Assez logiquement, les pays voisins de l’émirat se sont plus déplacés que les pays d’Amérique latine. Le même schéma se retrouve d’ailleurs dans les précédentes éditions. Mais cette fois-ci, l’Occident s’est fait très très discret… Pour bien saisir l’ambiance géopolitique, il suffit de regarder la liste des invités d’honneur de la cérémonie d’ouverture de cette 22ème édition de la Coupe du monde de football :

Ils viennent en personne :

  • le président algérien Abdelmadjid Tebboune
  • le président égyptien Abdal Fattah Al-Sissi
  • le roi de Jordanie Abdallah II et son fils, le prince héritier Hussein ben Abdallah
  • le président libérien George Weah
  • le président palestinien Mahmoud Abbas
  • le président rwandais Paul Kagame
  • le prince héritier saoudien Mohammed Ben Salman
  • le président sénégalais Macky Sall
  • la président turc Recep Tayyip Erdogan
  • le secrétaire général de l’ONU Antonio Guterres

Ils envoient un représentant :

  • les Émirats arabes unis ont envoyé leur Premier ministre Mohammed ben Rachid Al Maktoum
  • l’Équateur a envoyé son vice-président Alfredo Borrero
  • l’Inde a envoyé son vice-président Jagdeep Dhankhar
  • le Kosovo a envoyé son ancienne Présidente Atifete Jahjaga
  • le Koweït a envoyé le prince héritier Mishal Al-Ahmad Al-Jaber Al-Sabah
  • le Liban a envoyé son Premier ministre Najib Mikati
  • Oman a envoyé son ministre des Sports (qui est aussi le prince héritier) Theyazin ben Haïtham
  • la Russie a envoyé son conseiller Igor Levitin
  • le Vénézuela a envoyé sa vice-présidente et ministre de l’Économie Delcy Rodriguez
  • les États-Unis envoie ce lundi le secrétaire d’État Antony Blinken

Ils n’y vont pas :

À titre de comparaison, la France s’était faite représenter par Nicolas Sarkozy à Moscou en 2018. Étaient également présentes des personnalités comme le président bolivien Evo Morales, l’ancien chancelier allemand Gerhard Schröder ou encore le président portugais Marcelo Rebelo de Sousa. En 2014, le président croate Ivo Josipović s’était rendu au Brésil et en 2010 Joe Biden, alors vice-président, était allé en Afrique du Sud.

Pourquoi Darmanin ?

Quand la France signe un gros contrat d’armement, par exemple, elle le fait habituellement en présence des ministres des Affaires étrangères, des Armées, voire de l’Économie. Mais envoyer l’Intérieur pour un événement sportif… Que les choses soient bien claires, représenter la France, n’importe qui peut le faire. Il suffit, comme Gérald Darmanin, d’y être envoyé « à la demande du président de la République ». Reste à savoir le message politique que cela renvoie.
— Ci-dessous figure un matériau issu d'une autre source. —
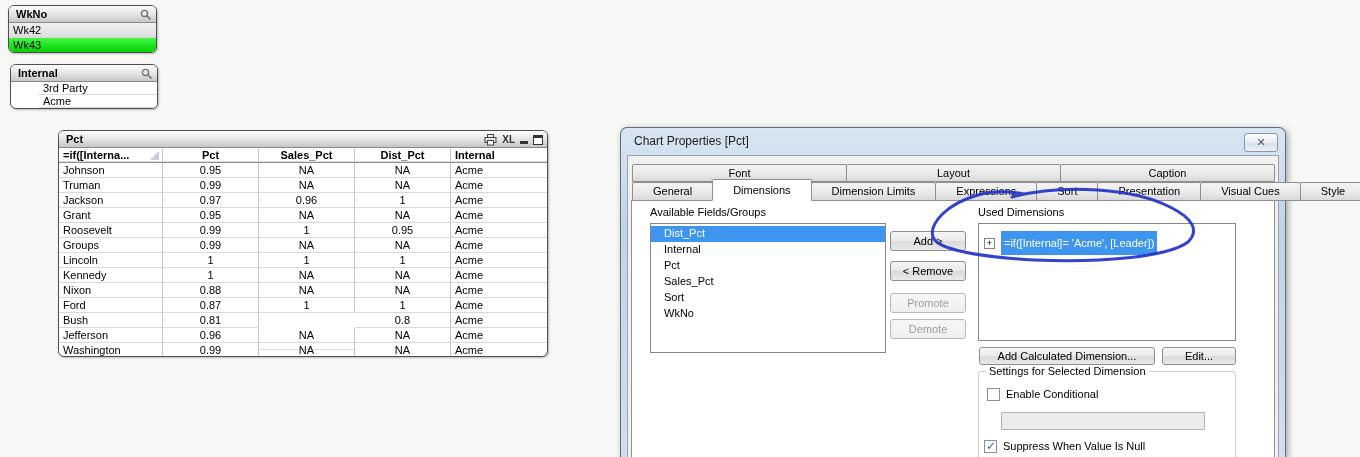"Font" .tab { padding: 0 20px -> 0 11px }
« La ministre des Sports Amélie Oudéa-Castéra, qui occupe la 17ème place au rang protocolaire, ça ne faisait visiblement pas le poids. Donc on envoie un poids lourd du gouvernement : le numéro 3 Gérald Darmanin, ministre de l’Intérieur, au prétexte qu’il ira visiter les 220 gendarmes et agents de la sécurité civile puisque la France a un accord de sécurité avec le Qatar », tente Alba Ventura comme explication dans son édito sur RTL.
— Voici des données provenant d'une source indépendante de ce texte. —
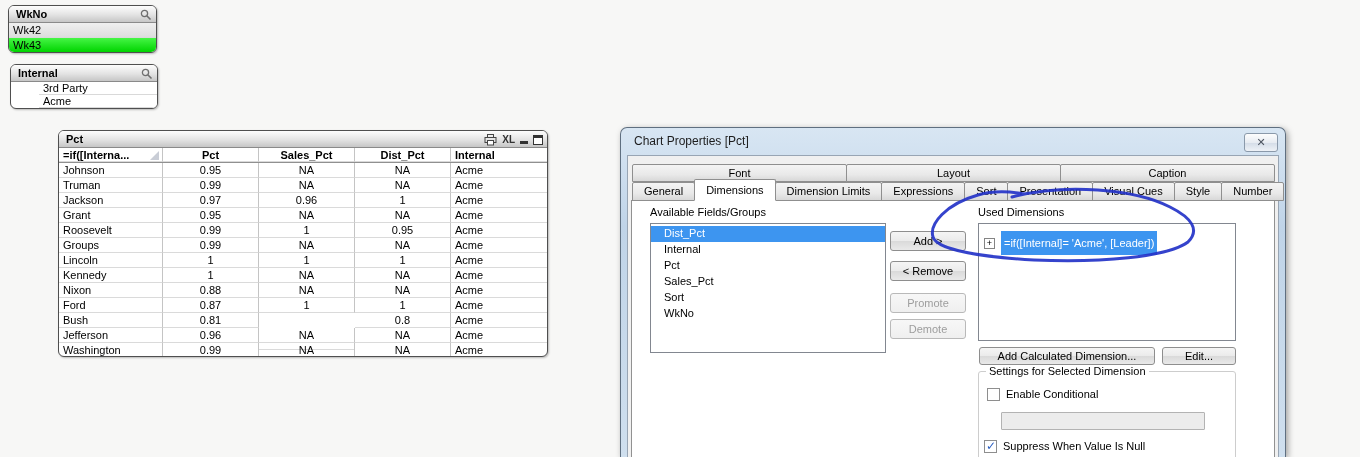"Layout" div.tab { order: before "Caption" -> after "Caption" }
Il est vrai que la France – outre sa participation active (et suspicieuse au regard de la justice) dans l’attribution du Mondial 2022 au Qatar – a pris sa part dans l’organisation de cette coupe du monde, et ce dans le secteur où elle excelle le plus : la sécurité. Place Beauvau, on se justifie de la sorte : « L’ambition française n’est pas de déployer des unités constituées en grand nombre mais d’apporter de l’expertise de haut niveau et de l’appui opérationnel spécialisé dans des domaines dits de « niche » couvrant le haut du spectre de la menace », lit-on dans Le Monde. Dans cet accord, l’émirat paye de sa poche les frais d’hébergement, de transport, et de nourriture, et prend même en charge la prime de déplacement qui sera versée aux agents français.
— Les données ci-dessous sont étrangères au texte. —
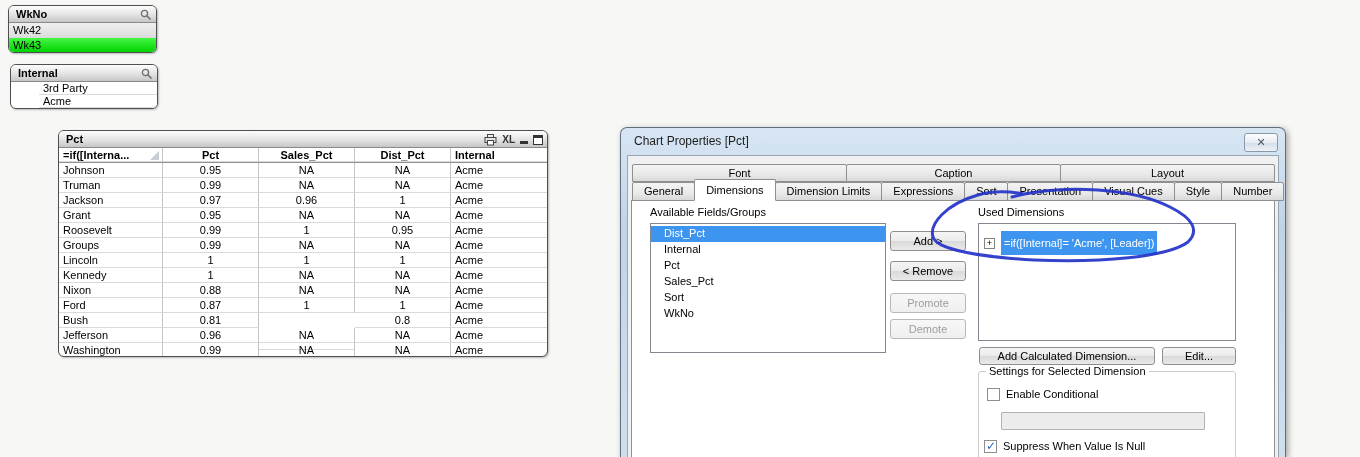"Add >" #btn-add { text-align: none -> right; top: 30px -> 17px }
Pour la France, cette coupe du monde n’est donc premièrement pas un enjeu sportif, mais un test grandeur nature des JO 2024. Le dernier événement sportif majeur organisé à Paris – la finale de la Ligue des champions, au printemps dernier – avait tourné au fiasco tant l’autoritarisme policier avait primé sur tout le reste. C’est dire si nos forces de l’ordre ont besoin d’entraînement… Mais visiblement, cette stratégie sécuritaire rayonne bien dans un pays comme le Qatar.